I'm an avid reader and book review blogger that loves fiction: Fantasy, Sci-Fi, Literary, and Christian. Here's my favorite quote about reading: “Every good book should be entertaining. A good book will be more; it must not be less. Entertainment….is like a qualifying examination. If a fiction can’t provide that, we may be excused from inquiry into its higher qualities.” (C.S. Lewis)

Anniversary Day by Kristine Kathryn Rusch

Anniversary Day - Kristine Kathryn Rusch, Jay Snyder

I’m coming up on seventy posted reviews for this website and I’ve written many other reviews on various book social websites like Goodreads, Booklikes, and such. I have noticed there are some books you read and review because of their importance to the literary culture.  There are some books you read and review and that you do not connect with but continue reading them to learn something from that experience.  And there are some books you read and review that puts a smile on your face.

 

Anniversary Day by Kristine Kathryn Rusch goes into the section of the aforementioned sentence.  This is the eight book that I’ve read and review of the excellent Retrieval Artist Series and the first one of the Anniversary Day Saga.  This first book of the saga focuses on the celebration called Anniversary Day where the moon colony of Armstrong remembers the bomb that destroyed part of the dome protecting it four years ago.

 

A greater threat is happening on this Anniversary Day observance that not only affects Armstrong but the rest of the Moon.  Moon Security Chief Noelle DeRicci is trying to stay one step of the unfolding disaster.  However, the disaster is bigger than she could have ever imagined.  She enlists Retrieval Artist Miles Flint for help and he learns just how widespread the disaster has become.

 

The story in Anniversary Day does not revolve around Retrieval Artist Miles Flint.  Moon Security Chief Noelle DeRicci and Detective Bartholomew Nyquist take center stage in Anniversary Day. That might be a disappointment for fans of the series who are attached to Miles Flint (like myself).  However, Rusch is such a skilled storyteller than I have found DeRicci and Nyquist are just as compelling to read as Flint.  I appreciate the fact that the series does not rely one character to carry it for subsequent books.  The diversity of the characters is one of the main reasons I have become an unabashed fan of the series.
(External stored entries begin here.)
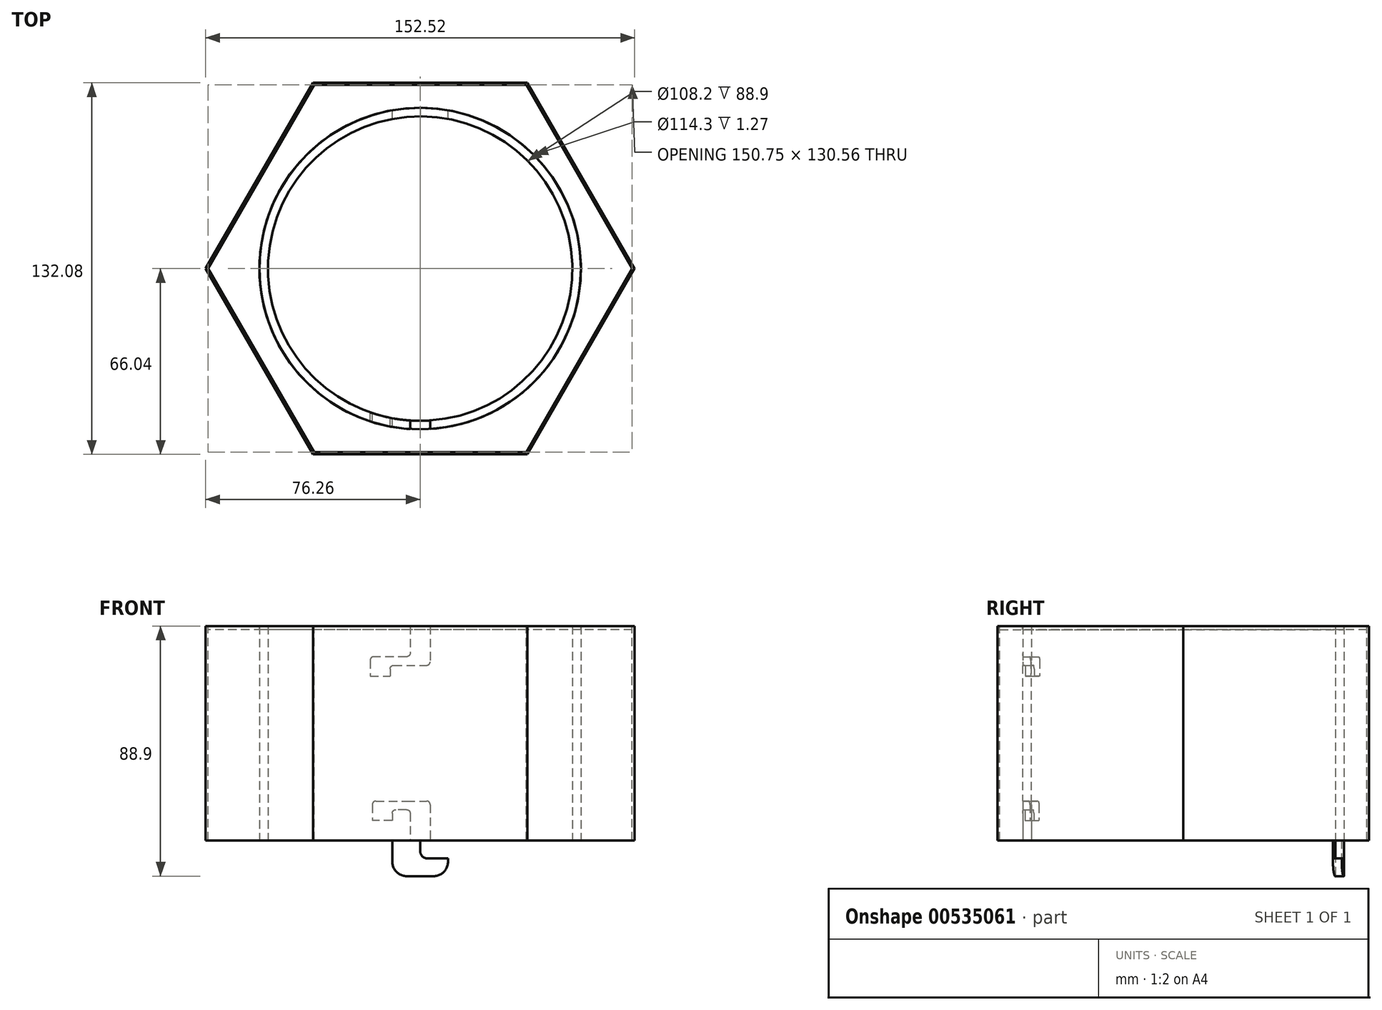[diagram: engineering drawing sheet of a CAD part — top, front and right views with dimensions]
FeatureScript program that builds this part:
annotation { "Feature Type Name" : "Feature", "Feature Type Description" : "" }
export const myFeature = defineFeature(function(context is Context, id is Id, definition is map)
    precondition{}
    {
        {
            var Q0;
            Q0=qCreatedBy(makeId("Top.planeOp"),FACE);
            var sketch = newSketch(context, id + "F0", { "sketchPlane" : qUnion([Q0])});
            skCircle(sketch, "E0", {"center": v(0, 0) * mm, "radius": 54.1 * mm});
            skCircle(sketch, "E1", {"center": v(0, 0) * mm, "radius": 57.15 * mm});
            skSolve(sketch);
        }
        {
            var Q0;
            Q0=qSketchRegion(id+"F0",true);
            extrude(context, id + "F1", {"entities" : qUnion([Q0]), "depth" : 76.2 * mm, "offsetDistance" : 25.4 * mm, "symmetric" : true});
        }
        {
            var Q0;
            Q0=qCreatedBy(makeId("Front.planeOp"),FACE);
            var sketch = newSketch(context, id + "F2", { "sketchPlane" : qUnion([Q0])});
            skLineSegment(sketch, "E2", {"start": v(-3.56, -38.1) * mm, "end": v(-3.56, -27.18) * mm});
            skLineSegment(sketch, "E3", {"start": v(-3.56, -27.18) * mm, "end": v(-9.9, -27.18) * mm});
            skLineSegment(sketch, "E4", {"start": v(-9.9, -27.18) * mm, "end": v(-9.9, -30.99) * mm});
            skLineSegment(sketch, "E5", {"start": v(-9.9, -30.99) * mm, "end": v(-17.02, -30.99) * mm});
            skLineSegment(sketch, "E6", {"start": v(-17.02, -30.99) * mm, "end": v(-17.02, -24.13) * mm});
            skLineSegment(sketch, "E7", {"start": v(-17.02, -24.13) * mm, "end": v(3.56, -24.13) * mm});
            skLineSegment(sketch, "E8", {"start": v(3.56, -24.13) * mm, "end": v(3.56, -38.1) * mm});
            skPoint(sketch, "E9", {"position": v(0, -38.1) * mm});
            skPoint(sketch, "E10", {"position": v(3.56, -38.1) * mm});
            skPoint(sketch, "E11", {"position": v(-3.56, -38.1) * mm});
            skLineSegment(sketch, "E12", {"start": v(-3.56, -38.1) * mm, "end": v(3.56, -38.1) * mm});
            skPoint(sketch, "E13.MirrorP", {"position": v(-3.56, 38.1) * mm});
            skLineSegment(sketch, "E14.MirrorCS", {"start": v(-3.56, 38.1) * mm, "end": v(3.56, 38.1) * mm});
            skLineSegment(sketch, "E15.MirrorCS", {"start": v(3.56, 24.13) * mm, "end": v(3.56, 38.1) * mm});
            skLineSegment(sketch, "E16.MirrorCS", {"start": v(-3.56, 38.1) * mm, "end": v(-3.56, 27.18) * mm});
            skLineSegment(sketch, "E17", {"start": v(-3.56, 27.18) * mm, "end": v(-17.78, 27.18) * mm});
            skLineSegment(sketch, "E18", {"start": v(-17.78, 27.18) * mm, "end": v(-17.78, 20.32) * mm});
            skLineSegment(sketch, "E19", {"start": v(-17.78, 20.32) * mm, "end": v(-10.67, 20.32) * mm});
            skLineSegment(sketch, "E20", {"start": v(-10.67, 20.32) * mm, "end": v(-10.67, 24.13) * mm});
            skLineSegment(sketch, "E21", {"start": v(-10.67, 24.13) * mm, "end": v(3.56, 24.13) * mm});
            skSolve(sketch);
        }
        {
            var Q0;
            Q0=qSketchRegion(id+"F2",true);
            extrude(context, id + "F3", {"entities" : qUnion([Q0]), "operationType" : NewBodyOperationType.REMOVE, "depth" : 133.86 * mm, "offsetDistance" : 25.4 * mm});
        }
        {
            var Q0;
            Q0=makeQuery(id+"F3.boolean.opBoolean","COPY",EDGE,{"derivedFrom":makeQuery(id+"F3.opExtrude","SWEPT_EDGE",EDGE,{"disambiguationData":[OSD([sQuery(id+"F2.wireOp",EDGE,"E3"),sQuery(id+"F2.wireOp",EDGE,"E4")])]})});
            var Q1;
            Q1=makeQuery(id+"F3.boolean.opBoolean","COPY",EDGE,{"derivedFrom":makeQuery(id+"F3.opExtrude","SWEPT_EDGE",EDGE,{"disambiguationData":[OSD([sQuery(id+"F2.wireOp",EDGE,"E2"),sQuery(id+"F2.wireOp",EDGE,"E3")])]})});
            var Q2;
            Q2=makeQuery(id+"F3.boolean.opBoolean","COPY",EDGE,{"derivedFrom":makeQuery(id+"F3.opExtrude","SWEPT_EDGE",EDGE,{"disambiguationData":[OSD([sQuery(id+"F2.wireOp",EDGE,"E7"),sQuery(id+"F2.wireOp",EDGE,"E8")])]})});
            var Q3;
            Q3=makeQuery(id+"F3.boolean.opBoolean","COPY",EDGE,{"derivedFrom":makeQuery(id+"F3.opExtrude","SWEPT_EDGE",EDGE,{"disambiguationData":[OSD([sQuery(id+"F2.wireOp",EDGE,"E6"),sQuery(id+"F2.wireOp",EDGE,"E7")])]})});
            fillet(context, id + "F4", {"entities" : qUnion([Q0, Q1, Q2, Q3]), "radius" : 1.27 * mm, "tangentPropagation" : true, "allowEdgeOverflow" : false});
        }
        {
            var Q0;
            Q0=makeQuery(id+"F3.boolean.opBoolean","COPY",EDGE,{"derivedFrom":makeQuery(id+"F3.opExtrude","SWEPT_EDGE",EDGE,{"disambiguationData":[OSD([sQuery(id+"F2.wireOp",EDGE,"E20"),sQuery(id+"F2.wireOp",EDGE,"E21")])]})});
            var Q1;
            Q1=makeQuery(id+"F3.boolean.opBoolean","COPY",EDGE,{"derivedFrom":makeQuery(id+"F3.opExtrude","SWEPT_EDGE",EDGE,{"disambiguationData":[OSD([sQuery(id+"F2.wireOp",EDGE,"E15.MirrorCS"),sQuery(id+"F2.wireOp",EDGE,"E21")])]})});
            var Q2;
            Q2=makeQuery(id+"F3.boolean.opBoolean","COPY",EDGE,{"derivedFrom":makeQuery(id+"F3.opExtrude","SWEPT_EDGE",EDGE,{"disambiguationData":[OSD([sQuery(id+"F2.wireOp",EDGE,"E16.MirrorCS"),sQuery(id+"F2.wireOp",EDGE,"E17")])]})});
            var Q3;
            Q3=makeQuery(id+"F3.boolean.opBoolean","COPY",EDGE,{"derivedFrom":makeQuery(id+"F3.opExtrude","SWEPT_EDGE",EDGE,{"disambiguationData":[OSD([sQuery(id+"F2.wireOp",EDGE,"E17"),sQuery(id+"F2.wireOp",EDGE,"E18")])]})});
            fillet(context, id + "F5", {"entities" : qUnion([Q0, Q1, Q2, Q3]), "radius" : 1.27 * mm, "tangentPropagation" : true, "allowEdgeOverflow" : false});
        }
        {
            var Q0;
            {var subQ0=sQuery(id+"F0.wireOp",EDGE,"E0");var subQ2=sQuery(id+"F0.wireOp",EDGE,"E1");var subQ4=makeQuery(id+"FeuOR3F4EdYcHin_1.1.F3.opExtrude","SWEPT_FACE",FACE,{"disambiguationData":[OSD([sQuery(id+"F2.wireOp",EDGE,"E2")])]});var subQ5=sQuery(id+"F2.wireOp",EDGE,"E8");Q0=makeQuery(id+"FeuOR3F4EdYcHin_1.2.F3.boolean.opBoolean","SPLIT",FACE,{"disambiguationData":[TD([makeQuery(id+"FeuOR3F4EdYcHin_1.1.F3.boolean.opBoolean","COPY",FACE,{"derivedFrom":subQ4})])],"derivedFrom":makeQuery(id+"FeuOR3F4EdYcHin_1.1.F3.boolean.opBoolean","SPLIT",FACE,{"disambiguationData":[TD([makeQuery(id+"F3.boolean.opBoolean","COPY",FACE,{"derivedFrom":makeQuery(id+"F3.opExtrude","SWEPT_FACE",FACE,{"disambiguationData":[OSD([subQ5])]})})])],"derivedFrom":makeQuery(id+"F1.opExtrude","CAP_FACE",FACE,{"disambiguationData":[OSD([subQ0,subQ2])],"isStart":true})})});}
            var sketch = newSketch(context, id + "F6", { "sketchPlane" : qUnion([Q0])});
            skLineSegment(sketch, "E22", {"start": v(-9.9, -53.19) * mm, "end": v(-9.9, -56.28) * mm});
            skLineSegment(sketch, "E23", {"start": v(9.9, -53.19) * mm, "end": v(9.9, -56.28) * mm});
            skSolve(sketch);
        }
        {
            var Q0;
            Q0=qSketchRegion(id+"F6",true);
            var Q1;
            {var subQ0=sQuery(id+"F6.wireOp",EDGE,"E22");Q1=makeQuery(id+"F6.imprint","IMPRINT",FACE,{"disambiguationData":[TD([[makeQuery(id+"F6.imprint","IMPRINT",EDGE,{"derivedFrom":subQ0}),1.0]])]});}
            extrude(context, id + "F7", {"entities" : qUnion([Q0, Q1]), "operationType" : NewBodyOperationType.ADD, "depth" : 12.7 * mm, "offsetDistance" : 25.4 * mm});
        }
        {
            var Q0;
            Q0=qCreatedBy(makeId("Front.planeOp"),FACE);
            var sketch = newSketch(context, id + "F8", { "sketchPlane" : qUnion([Q0])});
            skLineSegment(sketch, "E24", {"start": v(9.9, -38.15) * mm, "end": v(0, -38.15) * mm});
            skLineSegment(sketch, "E25", {"start": v(0, -38.15) * mm, "end": v(0, -44.5) * mm});
            skLineSegment(sketch, "E26", {"start": v(0, -44.5) * mm, "end": v(9.9, -44.5) * mm});
            skLineSegment(sketch, "E27", {"start": v(9.9, -38.15) * mm, "end": v(9.9, -44.5) * mm});
            skSolve(sketch);
        }
        {
            var Q0;
            Q0=qSketchRegion(id+"F8",true);
            extrude(context, id + "F9", {"entities" : qUnion([Q0]), "operationType" : NewBodyOperationType.REMOVE, "oppositeDirection" : true, "depth" : 73.9 * mm, "offsetDistance" : 25.4 * mm});
        }
        {
            var Q0;
            Q0=makeQuery(id+"F9.boolean.opBoolean","COPY",EDGE,{"derivedFrom":makeQuery(id+"F9.opExtrude","SWEPT_EDGE",EDGE,{"disambiguationData":[OSD([sQuery(id+"F8.wireOp",EDGE,"E25"),sQuery(id+"F8.wireOp",EDGE,"E26")])]})});
            fillet(context, id + "F10", {"entities" : qUnion([Q0]), "radius" : 2.54 * mm, "tangentPropagation" : true, "allowEdgeOverflow" : false});
        }
        {
            var Q0;
            Q0=makeQuery(id+"F7.opExtrude","CAP_EDGE",EDGE,{"disambiguationData":[OSD([sQuery(id+"F6.wireOp",EDGE,"E23")])],"isStart":false});
            var Q1;
            Q1=makeQuery(id+"F7.opExtrude","CAP_EDGE",EDGE,{"disambiguationData":[OSD([sQuery(id+"F6.wireOp",EDGE,"E22")])],"isStart":false});
            fillet(context, id + "F11", {"entities" : qUnion([Q0, Q1]), "radius" : 5.08 * mm, "tangentPropagation" : true, "allowEdgeOverflow" : false});
        }
        {
            var Q0;
            {var subQ0=sQuery(id+"F0.wireOp",EDGE,"E0");var subQ1=sQuery(id+"F0.wireOp",EDGE,"E1");Q0=makeQuery(id+"FeuOR3F4EdYcHin_1.1.F3.boolean.opBoolean","SPLIT",FACE,{"disambiguationData":[TD([makeQuery(id+"F3.boolean.opBoolean","COPY",FACE,{"derivedFrom":makeQuery(id+"F3.opExtrude","SWEPT_FACE",FACE,{"disambiguationData":[OSD([sQuery(id+"F2.wireOp",EDGE,"E16.MirrorCS")])]})})])],"derivedFrom":makeQuery(id+"F1.opExtrude","CAP_FACE",FACE,{"disambiguationData":[OSD([subQ0,subQ1])],"isStart":false})});}
            var sketch = newSketch(context, id + "F12", { "sketchPlane" : qUnion([Q0])});
            skCircle(sketch, "E28.cCircle", {"center": v(0, 0) * mm, "radius": 66.04 * mm, "construction": true});
            skLineSegment(sketch, "E28.0", {"start": v(-38.13, -66.04) * mm, "end": v(-76.26, 0) * mm});
            skLineSegment(sketch, "E28.1", {"start": v(-76.26, 0) * mm, "end": v(-38.13, 66.04) * mm});
            skLineSegment(sketch, "E28.2", {"start": v(-38.13, 66.04) * mm, "end": v(38.13, 66.04) * mm});
            skLineSegment(sketch, "E28.3", {"start": v(38.13, 66.04) * mm, "end": v(76.26, 0) * mm});
            skLineSegment(sketch, "E28.4", {"start": v(76.26, 0) * mm, "end": v(38.13, -66.04) * mm});
            skLineSegment(sketch, "E28.5", {"start": v(38.13, -66.04) * mm, "end": v(-38.13, -66.04) * mm});
            skPoint(sketch, "E28.0.midPoint", {"position": v(-57.2, -33.02) * mm});
            skCircle(sketch, "E29.cCircle", {"center": v(0, 0) * mm, "radius": 65.28 * mm, "construction": true});
            skLineSegment(sketch, "E29.0", {"start": v(-37.69, -65.28) * mm, "end": v(-75.38, 0) * mm});
            skLineSegment(sketch, "E29.1", {"start": v(-75.38, 0) * mm, "end": v(-37.69, 65.28) * mm});
            skLineSegment(sketch, "E29.2", {"start": v(-37.69, 65.28) * mm, "end": v(37.69, 65.28) * mm});
            skLineSegment(sketch, "E29.3", {"start": v(37.69, 65.28) * mm, "end": v(75.38, 0) * mm});
            skLineSegment(sketch, "E29.4", {"start": v(75.38, 0) * mm, "end": v(37.69, -65.28) * mm});
            skLineSegment(sketch, "E29.5", {"start": v(37.69, -65.28) * mm, "end": v(-37.69, -65.28) * mm});
            skPoint(sketch, "E29.0.midPoint", {"position": v(-56.53, -32.64) * mm});
            skCircle(sketch, "E30", {"center": v(0, 0) * mm, "radius": 57.15 * mm});
            skSolve(sketch);
        }
        {
            var Q0;
            Q0 = qSketchRegion(id + "F12", true);
            extrude(context, id + "F13", {"entities" : qUnion([Q0]), "oppositeDirection" : true, "depth" : 76.2 * mm, "offsetDistance" : 25.4 * mm});
        }
        {
            var Q0;
            {var subQ0=sQuery(id+"F0.wireOp",EDGE,"E0");var subQ1=sQuery(id+"F0.wireOp",EDGE,"E1");Q0=makeQuery(id+"FeuOR3F4EdYcHin_1.1.F3.boolean.opBoolean","SPLIT",FACE,{"disambiguationData":[TD([makeQuery(id+"F3.boolean.opBoolean","COPY",FACE,{"derivedFrom":makeQuery(id+"F3.opExtrude","SWEPT_FACE",FACE,{"disambiguationData":[OSD([sQuery(id+"F2.wireOp",EDGE,"E16.MirrorCS")])]})})])],"derivedFrom":makeQuery(id+"F1.opExtrude","CAP_FACE",FACE,{"disambiguationData":[OSD([subQ0,subQ1])],"isStart":false})});}
            var sketch = newSketch(context, id + "F14", { "sketchPlane" : qUnion([Q0])});
            skSolve(sketch);
        }
        {
            var Q0;
            Q0=makeQuery(id+"F12.imprint","IMPRINT",FACE,{"disambiguationData":[TD([[makeQuery(id+"F12.imprint","IMPRINT",EDGE,{"derivedFrom":sQuery(id+"F12.wireOp",EDGE,"E29.0")}),-1.0]])]});
            extrude(context, id + "F15", {"entities" : qUnion([Q0]), "oppositeDirection" : true, "depth" : 1.27 * mm, "offsetDistance" : 25.4 * mm});
        }
    });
I hope that other writers in series-length genre fiction can take inspiration from Rusch on this important technique.

 

It’s hard for this reviewer to be totally objective for each book I post a review for in this series.  It has become the literary version of Mad Men, House of Cards, or Breaking Bad for me.  I have truly looked forward to reading each book in this series and glad to have seven more books of the Anniversary Day Saga to post reviews for.

 

However, I will admit that I thought the ending (after being built up with great tension) was a let down for me.  I understand why Rusch had to wrap a bow on the ending. But, I wanted at least another 40 or 50 pages of it for selfish reasons.  That is my only quibble with Anniversary Day.  I highly recommended this series and Anniversary Day is an excellent entry point for those of you who are newcomers to the series.